**Entries supplied:**

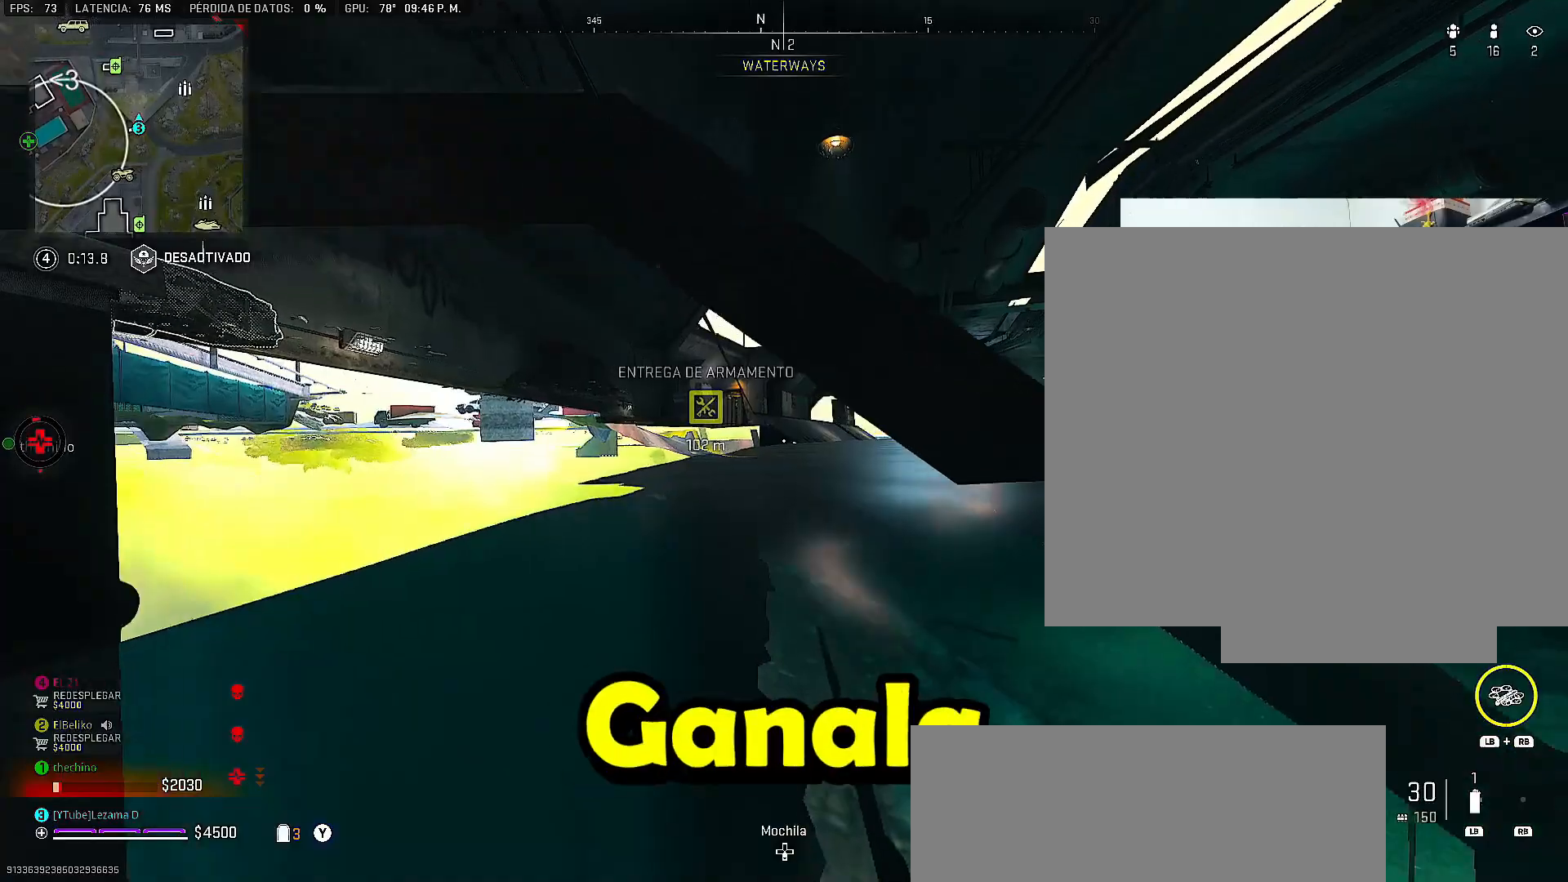
Gameplay with a controller (Xbox layout); each line is a JSON object with the inputs held at the frame after it. "events" lists button and stick changes between this image and that frame as [ms after this image, input, new state], when the widget could be followed in between. Not read: L3.
{"buttons": [], "left_stick": "up", "right_stick": "center", "events": []}
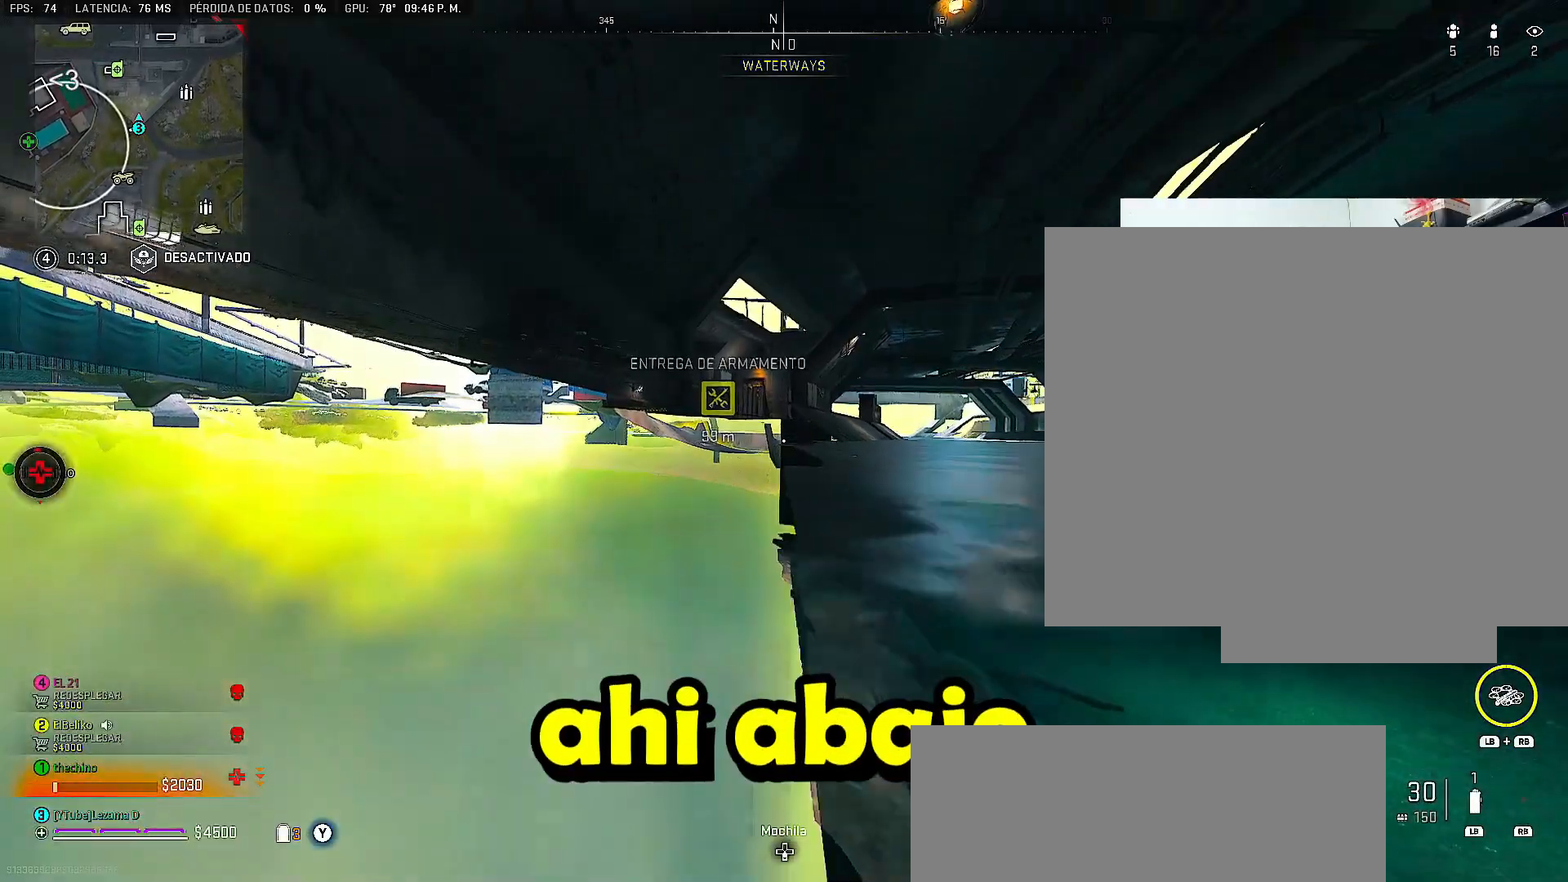
{"buttons": [], "left_stick": "center", "right_stick": "center", "events": [[267, "left_stick", "right"], [483, "left_stick", "center"]]}
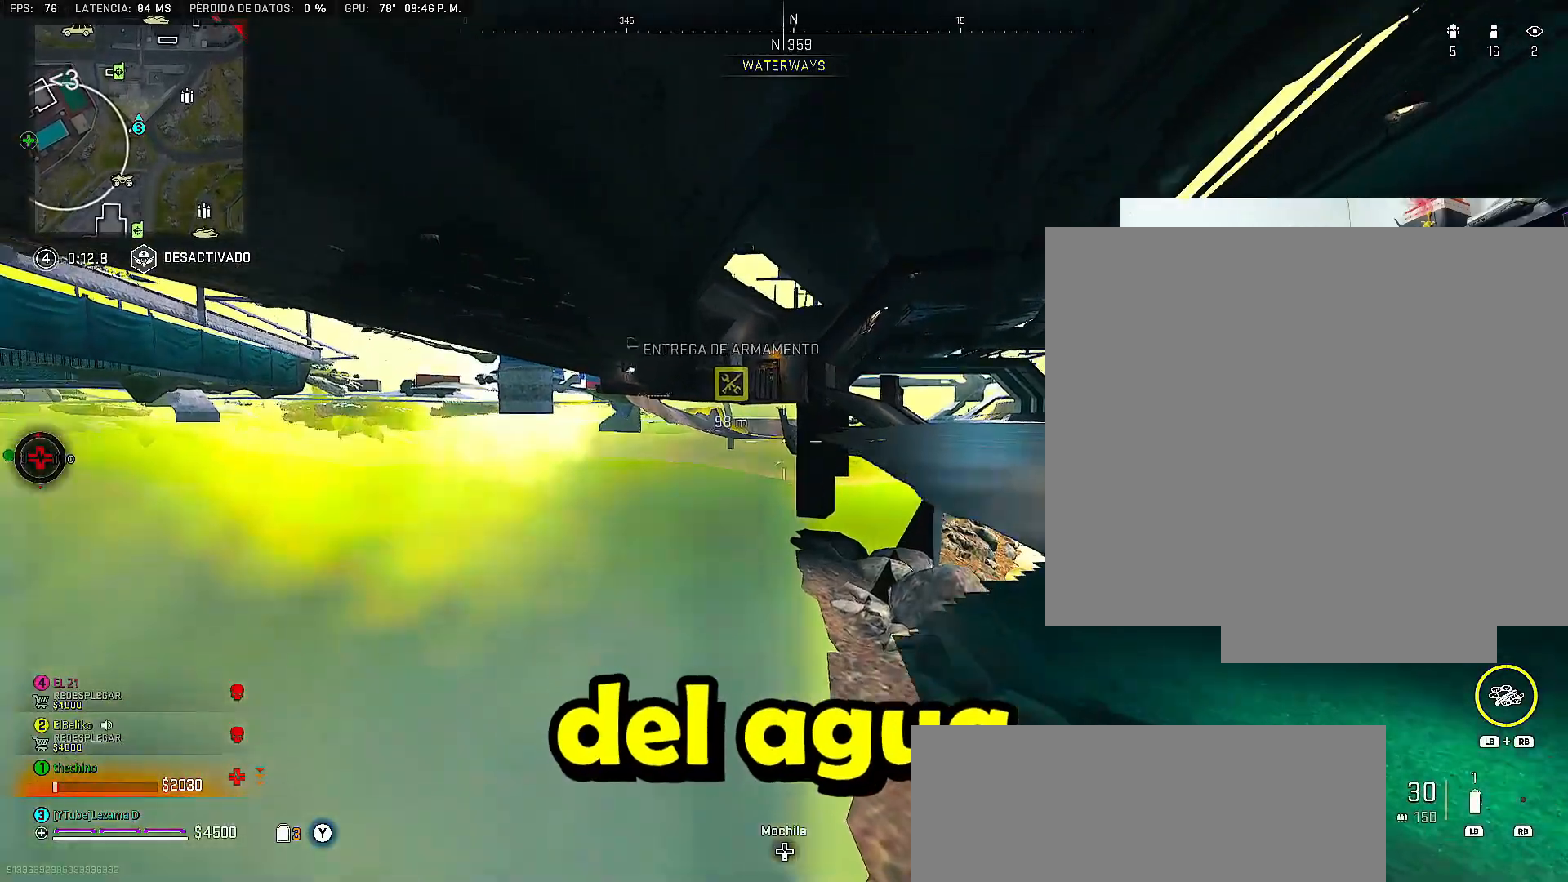
{"buttons": [], "left_stick": "center", "right_stick": "center", "events": [[33, "right_stick", "down-left"], [117, "right_stick", "left"], [267, "right_stick", "center"]]}
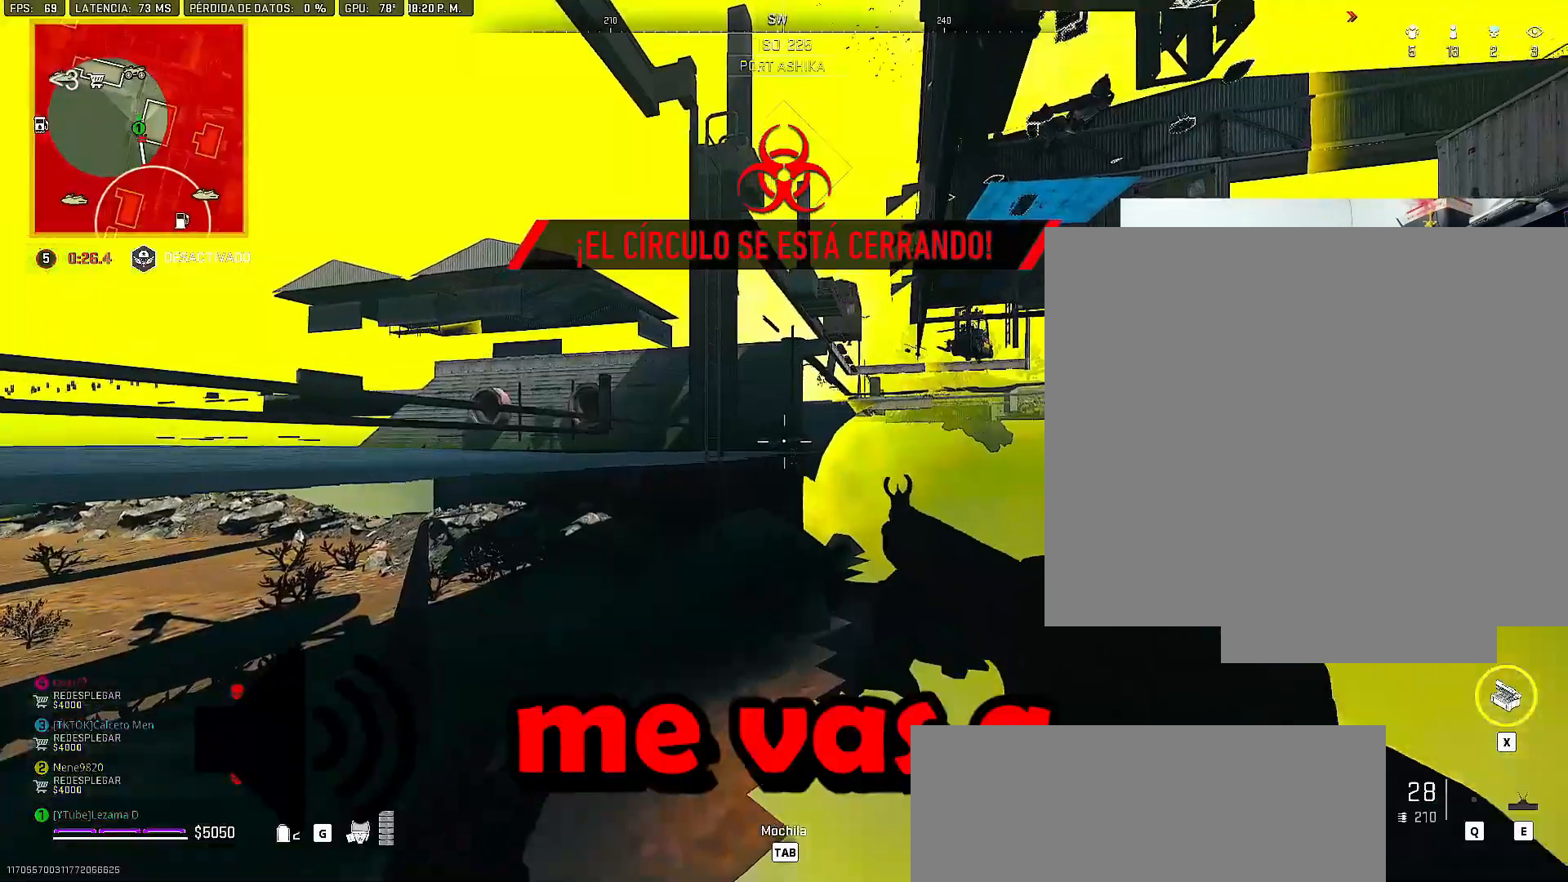
{"buttons": [], "left_stick": "center", "right_stick": "center", "events": []}
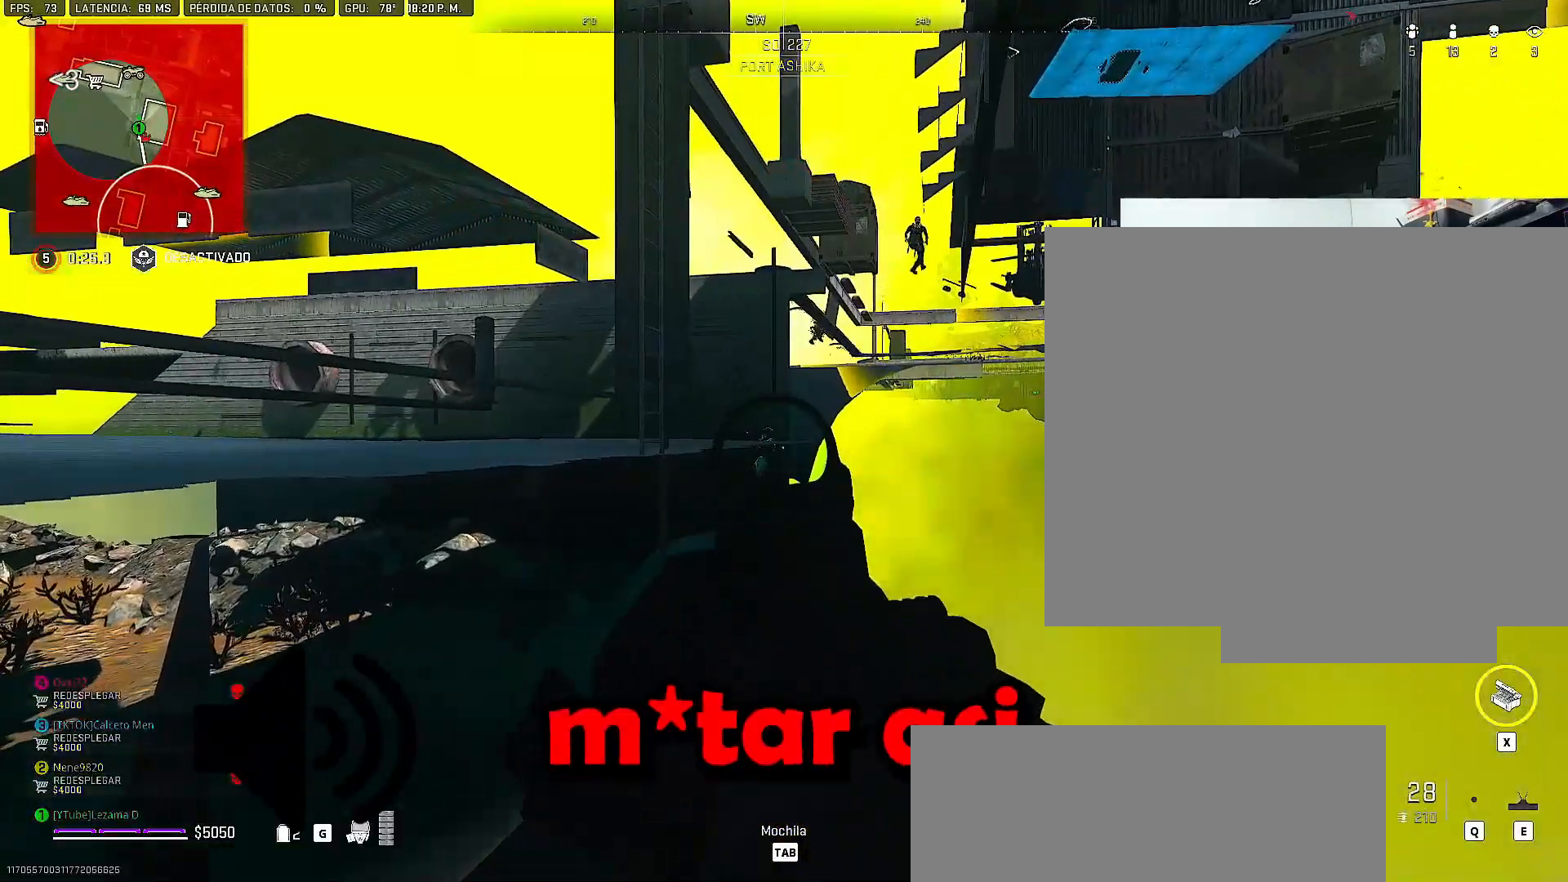
{"buttons": [], "left_stick": "center", "right_stick": "center", "events": []}
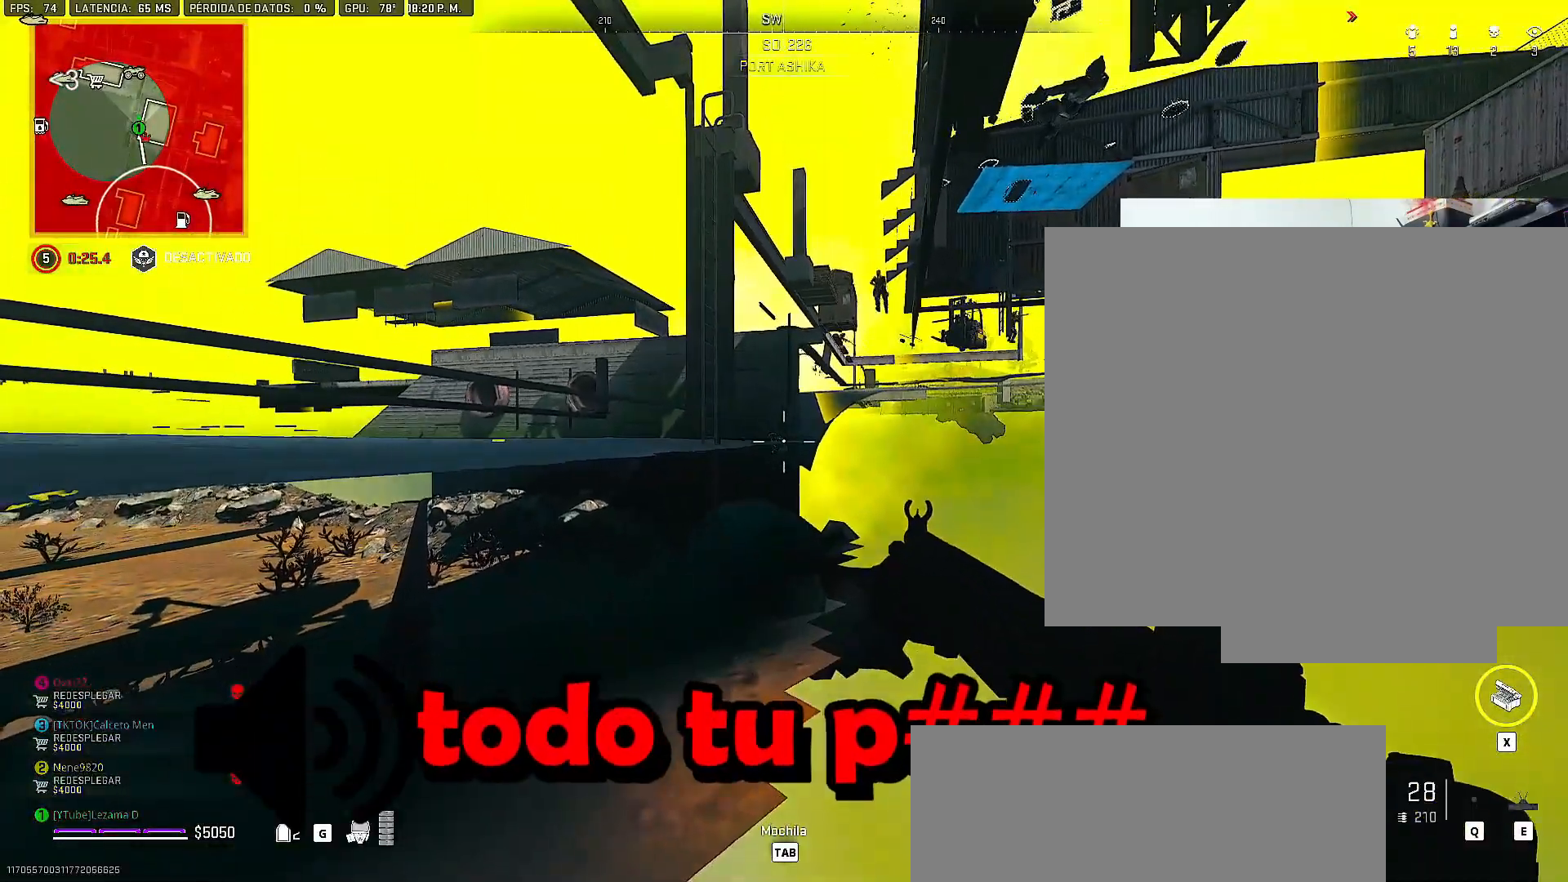
{"buttons": [], "left_stick": "center", "right_stick": "center", "events": []}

**Task description:** Pictures do not belong in the copy. Reproduce the rest of the data exactly.

**Response for this exercise:**
Gameplay with a controller (Xbox layout); each line is a JSON object with the inputs held at the frame after it. "events" lists button and stick changes between this image and that frame as [ms after this image, input, new state], when the widget could be followed in between. Not read: L3.
{"buttons": [], "left_stick": "up", "right_stick": "center", "events": []}
{"buttons": [], "left_stick": "center", "right_stick": "center", "events": [[267, "left_stick", "right"], [483, "left_stick", "center"]]}
{"buttons": [], "left_stick": "center", "right_stick": "center", "events": [[33, "right_stick", "down-left"], [117, "right_stick", "left"], [267, "right_stick", "center"]]}
{"buttons": [], "left_stick": "center", "right_stick": "center", "events": []}
{"buttons": [], "left_stick": "center", "right_stick": "center", "events": []}
{"buttons": [], "left_stick": "center", "right_stick": "center", "events": []}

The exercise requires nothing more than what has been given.